Sotto la pelle delle immagini

«Diffido sempre di quel che vedo,

di quello che l’immagine mi dimostra,

perché immagino quello che c’è oltre,

e cosa c’è oltre l’immagine al solito è ignoto a tutti.»

Michelangelo Antonioni

L’ampio orizzonte espressivo, nel quale ha agio di trovare una propria identità la pittura di Roberto Miniati, appare cronologicamente ascrivibile a un contesto esteso fra la seconda metà degli anni Dieci e i due decenni successivi alla conclusione del secondo conflitto mondiale. Più che al peculiare codice futurista di Balla, occorre infatti risalire – quale sorta di origine plausibile e fondante per quanto concerne la complessa esegesi del lavoro di Miniati – al Costruttivismo russo sviluppatosi negli anni successivi alla Rivoluzione del 1917. Entro il più vasto ambito delle correnti analitiche e razionaliste, accanto al suprematismo di Malevič, al neoplasticismo di De Stijl e al funzionalismo del Bauhaus, ecco dunque collocarsi una simile «poetica» – detta, appunto, costruttivista –, rintracciabile, oltre che nelle esperienze polacche (W. Strzeminsky, K. Kobro, H. Stażewski), ungheresi (L. Kassák, L. Moholy-Nagy) e francesi (Abstraction-Création), anche nell’attività di due artisti potentemente attivi per gran parte del ventesimo secolo: Max Bill e Joseph Albers.

Tuttavia, qualsiasi riferimento storico-critico si scelga di adottare, qualunque figura o esperienza si pensi di citare, tutto, al solito, diventa immediatamente superficiale e pretestuoso in rapporto all’opera di Miniati, abitata com’è, fra l’altro, da evanescenti riflessi esistenziali, stati d’animo appena manifestati, un amore viscerale per la pittura, intesa come dominio di espressione di se stesso e di una contemporaneità traslata e astratta in una dimensione universale.

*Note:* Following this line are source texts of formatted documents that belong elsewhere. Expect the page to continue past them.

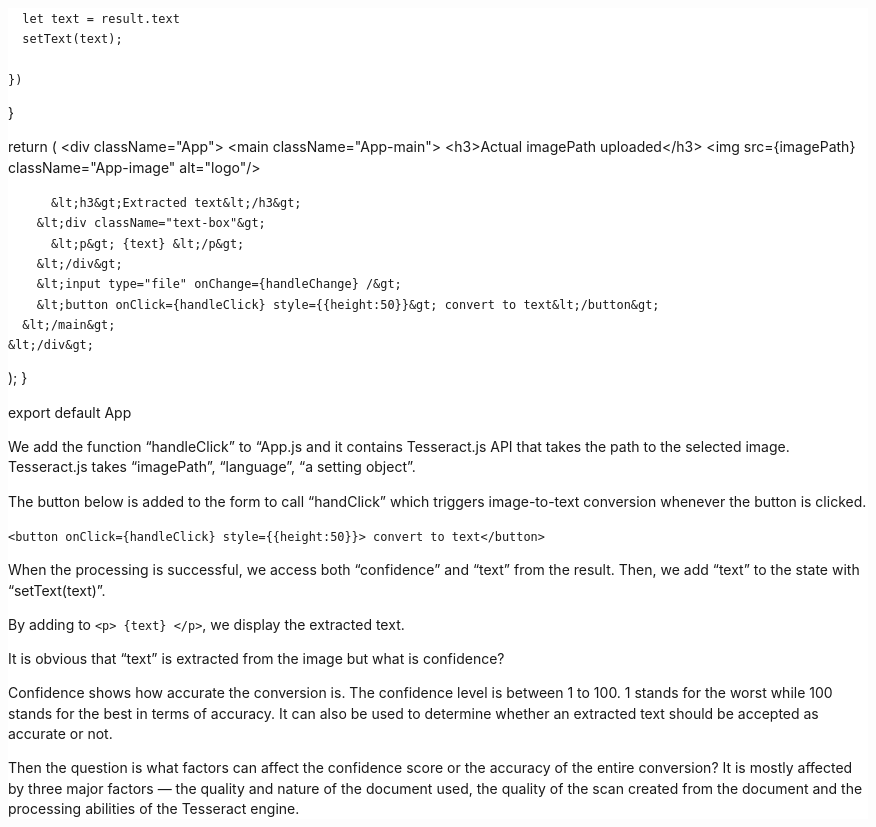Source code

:       let text = result.text
      setText(text);
  
    })
  }
 
  return (
    &lt;div className="App"&gt;
      &lt;main className="App-main"&gt;
        &lt;h3&gt;Actual imagePath uploaded&lt;/h3&gt;
        &lt;img 
           src={imagePath} className="App-image" alt="logo"/&gt;
        
          &lt;h3&gt;Extracted text&lt;/h3&gt;
        &lt;div className="text-box"&gt;
          &lt;p&gt; {text} &lt;/p&gt;
        &lt;/div&gt;
        &lt;input type="file" onChange={handleChange} /&gt;
        &lt;button onClick={handleClick} style={{height:50}}&gt; convert to text&lt;/button&gt;
      &lt;/main&gt;
    &lt;/div&gt;
  );
}
 
export default App
</code></pre>
</div>

We add the function “handleClick” to “App.js and it contains Tesseract.js API that takes the path to the selected image. Tesseract.js takes “imagePath”, “language”, “a setting object”.

The button below is added to the form to call “handClick” which triggers image-to-text conversion whenever the button is clicked.

<div class="break-out">

<pre><code class="language-css">&lt;button onClick={handleClick} style={{height:50}}&gt; convert to text&lt;/button&gt;
</code></pre>
</div>

When the processing is successful, we access both “confidence” and “text” from the result. Then, we add “text” to the state with “setText(text)”.

By adding to `<p> {text} </p>`, we display the extracted text.

It is obvious that “text” is extracted from the image but what is confidence?

Confidence shows how accurate the conversion is. The confidence level is between 1 to 100. 1 stands for the worst while 100 stands for the best in terms of accuracy. It can also be used to determine whether an extracted text should be accepted as accurate or not.

Then the question is what factors can affect the confidence score or the accuracy of the entire conversion? It is mostly affected by three major factors &mdash; the quality and nature of the document used, the quality of the scan created from the document and the processing abilities of the Tesseract engine.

C’è, soprattutto, in quel sostrato intimo, che echeggia in lungo e in largo fra i ricercati accordi cromatici di un pittore per natura incline a un profondo scavo introspettivo, il sapore di una partecipazione sentimentale alle cose della vita pervasa da liquida poesia, la medesima che fluisce, sotterranea, oltre l’apparenza ingannevole di trame e concatenazioni geometriche invero allusive di una realtà interiore densa di assilli  e trepidazioni, incanti e smarrimenti; l’essere ciò che si è per davvero a dispetto dell’idea che di noi hanno maturato gli altri.Resiste, allora, sotto la pelle delle immagini partorite dall’estro e dall’immaginazione di Miniati, un’urgenza febbrile talvolta messa in relazione con le inquiete meditazioni visionarie di Serge Poliakoff, altre con gli abbandoni lirici di Afro e, finanche, con gli ardori segnici di Capogrossi. Ma altro, molto altro, emerge, oggi, al cospetto di un esercizio pittorico esclusivo e ormai indipendente, tanto da richiamare alla mente, quale proprio sublime compendio, questi toccanti versi di Ungaretti: «Ogni colore si espande e si adagia / negli altri colori. / Per essere più solo se lo guardi.»